En lo relativo a los modales y los comportamientos sociales, las cosas también empezaron a cambiar de raíz. Viejos comportamientos fueron a parar al rincón de los trastos viejos. Unas élites más cosmopolitas fueron clave para que antiguos hábitos tuvieran las horas contadas. La interiorización de nuevos valores produjo el efecto de estar “fuera” o “dentro” de círculos sociales que conferían prestigio y que situaban al individuo en la escala correspondiente. El formar parte de ellos implicaba imponerse a uno mismo toda una serie de autocoacciones. El negarse a ello suponía el estigma de autoexcluirse del grupo.

Este nuevo régimen que empezó a instituirse tuvo un amplio espectro y terminó por imponer una severa disciplina al cuerpo. Si algo hicieron las reformas fue obligar a reprimir, contener y mantener vigiladas sus pulsiones: ventosear en público, eructar, escupir, etc., ya resultaban conductas intolerables y blanco de las más duras condenas sociales. Una flatulencia a destiempo era una fea mancha en el currículum. Todos estos códigos de buenas maneras se introdujeron no solo a través de los “viajados” sino del famoso Manual de Carreño, un texto clave para que se generalizaran los protocolos de la mesa, de la visita, etc.

◇ ◇ ◇ ◇ ◇

■ CONSIGNA 1
¿Coinciden con el texto sobre los modales las afirmaciones (a), (b) y (c)? Responde sí o no a cada una y cita textualmente las palabras que lo deciden.
(a) Las élites más cosmopolitas fueron decisivas para acabar con antiguos hábitos.
(b) Los códigos de buenas maneras se introdujeron únicamente a través de los "viajados".
(c) Negarse a las autocoacciones no tenía ninguna consecuencia para el individuo.
■ CONSIGNA 2
¿Qué conductas enumera el texto sobre los modales inmediatamente antes de «etc., ya resultaban conductas intolerables»?

■ ÍTEMS LISTADOS
◇ ◇ ◇ ◇ ◇

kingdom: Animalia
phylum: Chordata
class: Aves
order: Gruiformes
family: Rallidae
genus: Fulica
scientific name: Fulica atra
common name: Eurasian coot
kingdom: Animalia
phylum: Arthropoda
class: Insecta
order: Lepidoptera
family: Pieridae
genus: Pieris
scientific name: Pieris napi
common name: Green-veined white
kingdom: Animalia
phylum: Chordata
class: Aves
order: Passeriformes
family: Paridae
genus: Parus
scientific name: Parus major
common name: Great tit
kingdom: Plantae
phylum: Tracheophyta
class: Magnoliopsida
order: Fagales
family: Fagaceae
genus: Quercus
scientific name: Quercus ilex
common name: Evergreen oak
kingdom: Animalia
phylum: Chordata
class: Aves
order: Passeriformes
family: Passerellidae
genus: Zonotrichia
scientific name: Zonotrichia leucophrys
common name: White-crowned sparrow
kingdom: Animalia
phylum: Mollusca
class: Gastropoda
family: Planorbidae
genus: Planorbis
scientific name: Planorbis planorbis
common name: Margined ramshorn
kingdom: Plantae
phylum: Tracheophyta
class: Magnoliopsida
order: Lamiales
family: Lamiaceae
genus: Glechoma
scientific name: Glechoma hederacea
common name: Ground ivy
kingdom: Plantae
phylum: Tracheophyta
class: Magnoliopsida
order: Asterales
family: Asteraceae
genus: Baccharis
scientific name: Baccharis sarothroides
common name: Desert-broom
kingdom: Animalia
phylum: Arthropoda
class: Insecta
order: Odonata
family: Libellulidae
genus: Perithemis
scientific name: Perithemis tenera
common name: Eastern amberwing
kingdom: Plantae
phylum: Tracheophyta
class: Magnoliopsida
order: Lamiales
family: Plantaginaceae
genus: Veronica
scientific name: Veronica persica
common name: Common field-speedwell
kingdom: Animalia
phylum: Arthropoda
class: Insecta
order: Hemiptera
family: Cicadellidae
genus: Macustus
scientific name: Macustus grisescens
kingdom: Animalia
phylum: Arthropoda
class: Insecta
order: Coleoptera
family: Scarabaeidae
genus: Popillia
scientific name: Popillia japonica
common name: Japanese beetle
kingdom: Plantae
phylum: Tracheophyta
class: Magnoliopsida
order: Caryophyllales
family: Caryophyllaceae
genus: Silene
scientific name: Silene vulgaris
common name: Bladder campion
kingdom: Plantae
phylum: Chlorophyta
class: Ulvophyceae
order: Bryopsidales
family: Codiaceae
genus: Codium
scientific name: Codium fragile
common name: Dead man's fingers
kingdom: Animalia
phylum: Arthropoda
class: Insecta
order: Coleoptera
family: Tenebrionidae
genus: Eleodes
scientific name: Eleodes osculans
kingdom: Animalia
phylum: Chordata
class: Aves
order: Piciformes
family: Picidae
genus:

◇ ◇ ◇ ◇ ◇

■ RESPUESTA ESPERADA 1
(a) Sí: «Unas élites más cosmopolitas fueron clave para que antiguos hábitos tuvieran las horas contadas.»
(b) No: «no solo a través de los “viajados” sino del famoso Manual de Carreño»
(c) No: «El negarse a ello suponía el estigma de autoexcluirse del grupo.»

■ RESPUESTA ESPERADA 2
Ventosear en público, eructar y escupir.